La multipropriété, une opportunité pour les clubs, un risque pour les compétitions

Le phénomène a réellement pris de l'ampleur à partir des années 2000 et aujourd'hui plusieurs grosses écuries européennes sont adossées à des groupes possédant plusieurs équipes comme Manchester City (City Group), Manchester United (Ineos), Chelsea (BlueCo) ou l'AC Milan (RedBird).
La relégation en Ligue 2 de l'OL, que le club français va contester mercredi en appel, n'est certes pas une bonne publicité pour la multipropriété puisque il appartient à Eagle comme les clubs brésilien de Botafogo et belge de Molenbeek. Pour autant, certains spécialistes sont tout de même favorables à ce mode particulier de propriété.
"Est-ce qu'en France on a à se plaindre que LVMH soit propriétaire de nombreuses marques frontalement en concurrence ?", demande Nicolas Blanc, patron de Sport Value, une entreprise de conseil économique spécialisée notamment dans le football.
"Personne n'aurait l'idée de dire à LVMH : 'Vous avez trop d'entreprises de parfums'."
"Ce qui fonctionne dans le luxe peut fonctionner dans le foot."
"Eux aussi ont un mercato des grands directeurs de collection", ajoute-t-il.
"Effectivement, le football est pris dans un système économique global qui le dépasse", explique Christophe Lepetit, directeur des études au Centre de droit et d’économie du sport (CDES).
"Il y a des phénomènes de concentration très forts dans beaucoup de secteurs d'activité : le luxe, l'automobile, les médias…"
"Mais dans le luxe, il n'y a pas le risque de collusion qui existe dans le domaine sportif."
"Or l’équilibre et l’intégrité des compétitions sont les deux valeurs cardinales en économie du sport."
"Il faut les protéger."
Hors de question qu’un propriétaire arrange un résultat entre deux de ses équipes.
La simple perception d’un conflit d’intérêt serait un désastre pour l’image de la compétition, c’est pourquoi presque toutes les ligues européennes interdisent la multipropriété dans leurs championnats.
Mais l’UEFA n’est pas aussi stricte : elle permet de reléguer l’un des deux clubs dans une compétition inférieure.
En 2023-2024, l’Union Saint-Gilloise a été inscrite en Ligue Conférence pour ne pas jouer la Ligue Europa avec Brighton, également détenu par Tony Bloom.
Le premier cas du genre remonte à la Coupe de l’UEFA 2006-07, avec Tottenham et le Slavia Prague, tous deux propriétés du groupe Enic.

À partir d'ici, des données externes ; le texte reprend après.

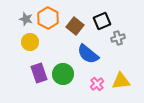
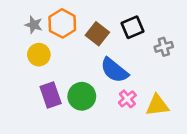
gray cross: (118, 38) -> (164, 47), moved
pink cross: (97, 84) -> (127, 99), moved

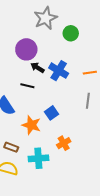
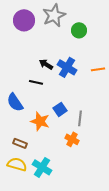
purple circle: (26, 49) -> (24, 20), moved
gray line: (88, 101) -> (80, 118), moved
orange cross: (64, 143) -> (72, 139), turned -32
cyan cross: (38, 158) -> (42, 167), moved, turned 36

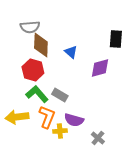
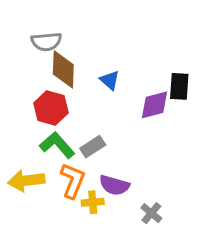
black rectangle: (116, 39) -> (179, 86), moved
gray rectangle: (60, 95) -> (93, 147), turned -63

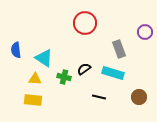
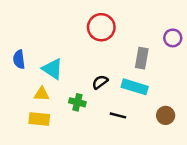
gray rectangle: (119, 49) -> (142, 58), turned 30
green cross: (64, 77) -> (77, 102), moved

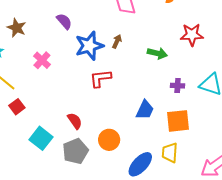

Ce dernier a dû réduire sa participation dans le club tchèque pour permettre la cohabitation des deux équipes dans la même compétition.

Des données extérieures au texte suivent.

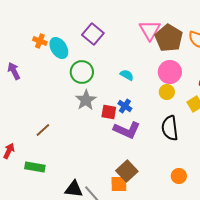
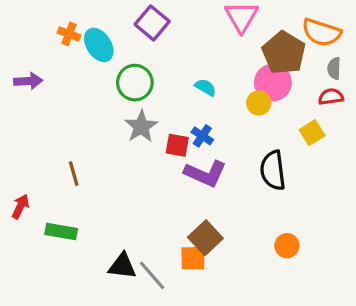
brown pentagon: (169, 38) -> (284, 53), moved
purple arrow: (14, 71) -> (28, 81), turned 114
yellow circle: (167, 92) -> (259, 103), moved
brown line: (43, 130) -> (74, 174), turned -63

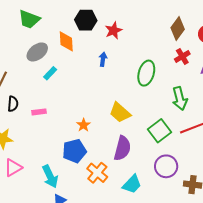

Les conflits d’intérêts se multiplient ces dernières années, avec la montée en puissance de la multipropriété :
Salzbourg et Leipzig (Red Bull) en Ligue des champions 2017-18, puis Manchester City et Gérone (City Group), ou Manchester United et Nice (Ineos), plus récemment.
À chaque fois, les clubs ont trouvé des solutions en modifiant l’actionnariat ou la gouvernance, comme Toulouse et l’AC Milan (RedBird) en 2023-2024, mais sans rompre le lien entre actionnaires communs – ce qui n’élimine pas tous les soupçons.
Cet été, la FIFA a exclu le club mexicain de Leon de la Coupe du monde des clubs, car il partageait le même actionnaire majoritaire que Pachuca, également qualifié.
"Les instances sportives pourraient interdire purement et simplement la multipropriété, mais elles sont prises entre deux feux", poursuit Christophe Lepetit.
"Les clubs français, exsangues après une succession de crises, ont besoin d'investisseurs."
"Interdire la multipropriété, cela signifie plus de BlueCo à Strasbourg, plus de City Group à Troyes, plus d’Eagle à Lyon…"
Le chercheur prend l’exemple de Strasbourg, désormais associé à Chelsea.
Le club alsacien, 7ᵉ de Ligue 1 la saison passée, "a clairement franchi un cap en pouvant recruter ou se faire prêter des joueurs auxquels il n'avait pas accès, et a retrouvé l'Europe", souligne-t-il.
"Je comprends les réticences vis-à-vis de la multipropriété", affirme Jeff Luhnow, patron de Blue Crow, qui vient d’ajouter Le Havre à son portefeuille après Leganés (Espagne), Cancún (Mexique), Vyškov (République tchèque) et les Falcons (Émirats arabes unis).
"Mais l’avantage du modèle est de développer des compétences que les clubs ne pourraient financer seuls : technologie, analyse de données, marketing, expérience client…"
"Beaucoup critiquent la multipropriété, mais moi, je fais partie de ceux qui pensent que c’est un phénomène à surveiller de près, mais qui peut avoir des avantages", conclut Christophe Lepetit.